• PROBLEM TO SOLVE:
Pictures stay out; please output the remaining data exactly.

[Transcribed page contents]
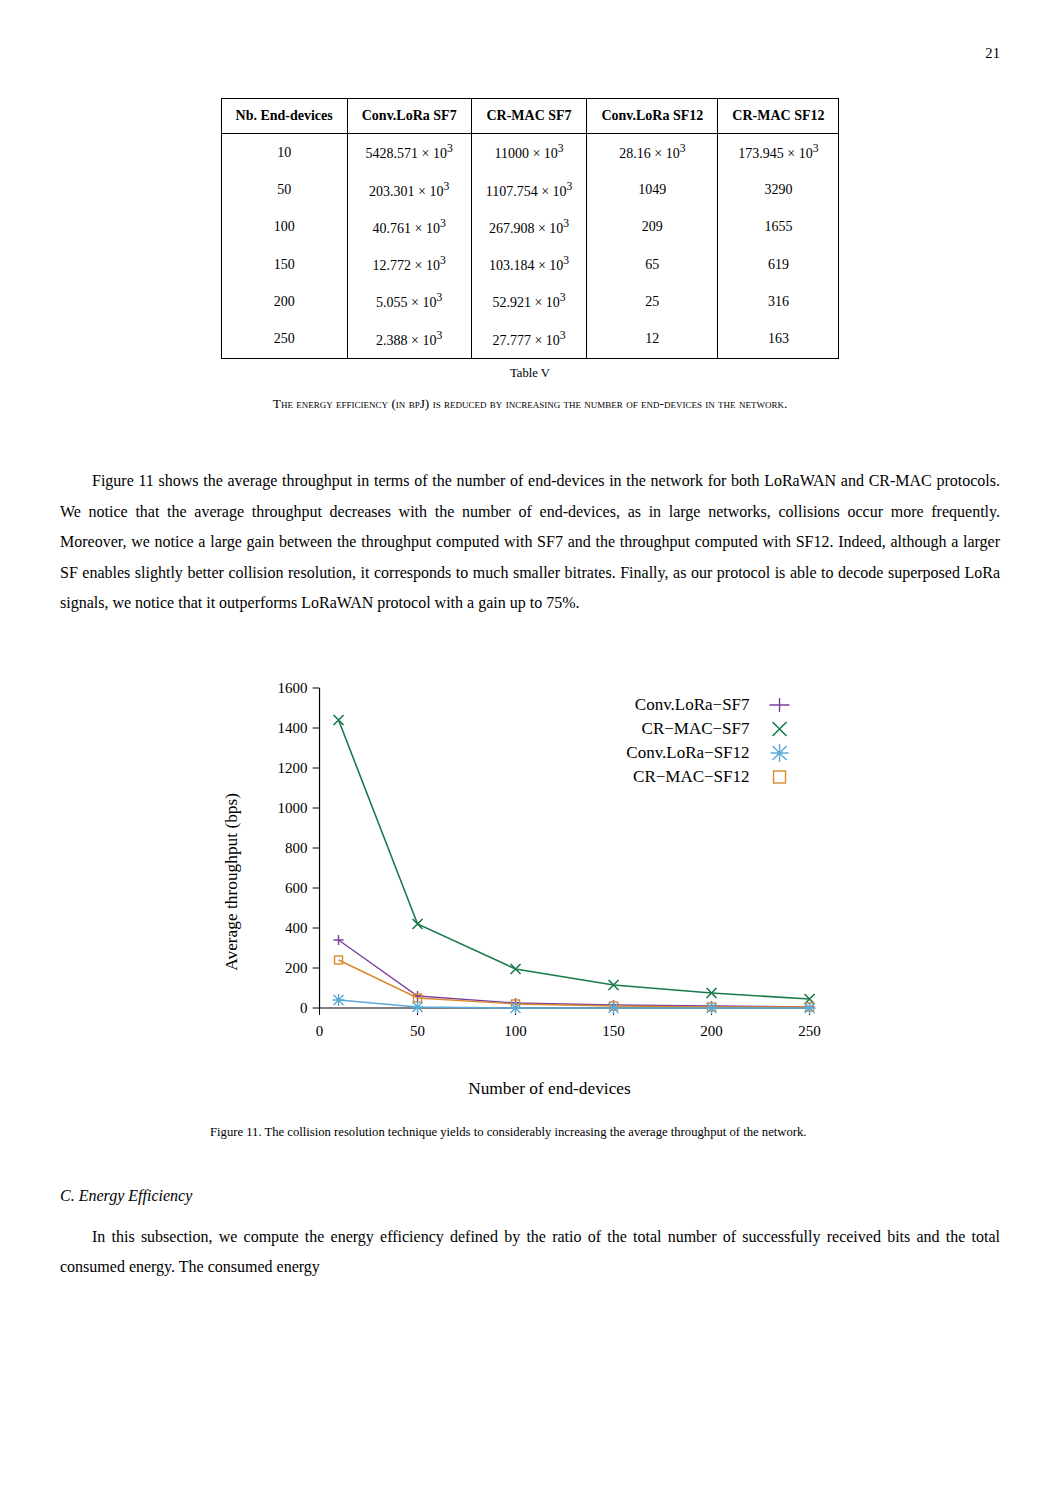21
| Nb. End-devices | Conv.LoRa SF7 | CR-MAC SF7 | Conv.LoRa SF12 | CR-MAC SF12 |
| --- | --- | --- | --- | --- |
| 10 | 5428.571 × 10 3 | 11000 × 10 3 | 28.16 × 10 3 | 173.945 × 10 3 |
| 50 | 203.301 × 10 3 | 1107.754 × 10 3 | 1049 | 3290 |
| 100 | 40.761 × 10 3 | 267.908 × 10 3 | 209 | 1655 |
| 150 | 12.772 × 10 3 | 103.184 × 10 3 | 65 | 619 |
| 200 | 5.055 × 10 3 | 52.921 × 10 3 | 25 | 316 |
| 250 | 2.388 × 10 3 | 27.777 × 10 3 | 12 | 163 |
Table V
The energy efficiency (in bpJ) is reduced by increasing the number of end-devices in the network.
Figure 11 shows the average throughput in terms of the number of end-devices in the network for both LoRaWAN and CR-MAC protocols. We notice that the average throughput decreases with the number of end-devices, as in large networks, collisions occur more frequently. Moreover, we notice a large gain between the throughput computed with SF7 and the throughput computed with SF12. Indeed, although a larger SF enables slightly better collision resolution, it corresponds to much smaller bitrates. Finally, as our protocol is able to decode superposed LoRa signals, we notice that it outperforms LoRaWAN protocol with a gain up to 75%.
Average throughput (bps)
0 200 400 600 800 1000 1200 1400 1600 0 50 100 150 200 250 Conv.LoRa−SF7 CR−MAC−SF7 Conv.LoRa−SF12 CR−MAC−SF12
Number of end-devices
Figure 11. The collision resolution technique yields to considerably increasing the average throughput of the network.
C. Energy Efficiency
In this subsection, we compute the energy efficiency defined by the ratio of the total number of successfully received bits and the total consumed energy. The consumed energy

• RESULT OF THE EXERCISE:
21
| Nb. End-devices | Conv.LoRa SF7 | CR-MAC SF7 | Conv.LoRa SF12 | CR-MAC SF12 |
| --- | --- | --- | --- | --- |
| 10 | 5428.571 × 10 3 | 11000 × 10 3 | 28.16 × 10 3 | 173.945 × 10 3 |
| 50 | 203.301 × 10 3 | 1107.754 × 10 3 | 1049 | 3290 |
| 100 | 40.761 × 10 3 | 267.908 × 10 3 | 209 | 1655 |
| 150 | 12.772 × 10 3 | 103.184 × 10 3 | 65 | 619 |
| 200 | 5.055 × 10 3 | 52.921 × 10 3 | 25 | 316 |
| 250 | 2.388 × 10 3 | 27.777 × 10 3 | 12 | 163 |
Table V
The energy efficiency (in bpJ) is reduced by increasing the number of end-devices in the network.
Figure 11 shows the average throughput in terms of the number of end-devices in the network for both LoRaWAN and CR-MAC protocols. We notice that the average throughput decreases with the number of end-devices, as in large networks, collisions occur more frequently. Moreover, we notice a large gain between the throughput computed with SF7 and the throughput computed with SF12. Indeed, although a larger SF enables slightly better collision resolution, it corresponds to much smaller bitrates. Finally, as our protocol is able to decode superposed LoRa signals, we notice that it outperforms LoRaWAN protocol with a gain up to 75%.
Average throughput (bps)
0 200 400 600 800 1000 1200 1400 1600 0 50 100 150 200 250 Conv.LoRa−SF7 CR−MAC−SF7 Conv.LoRa−SF12 CR−MAC−SF12
Number of end-devices
Figure 11. The collision resolution technique yields to considerably increasing the average throughput of the network.
C. Energy Efficiency
In this subsection, we compute the energy efficiency defined by the ratio of the total number of successfully received bits and the total consumed energy. The consumed energy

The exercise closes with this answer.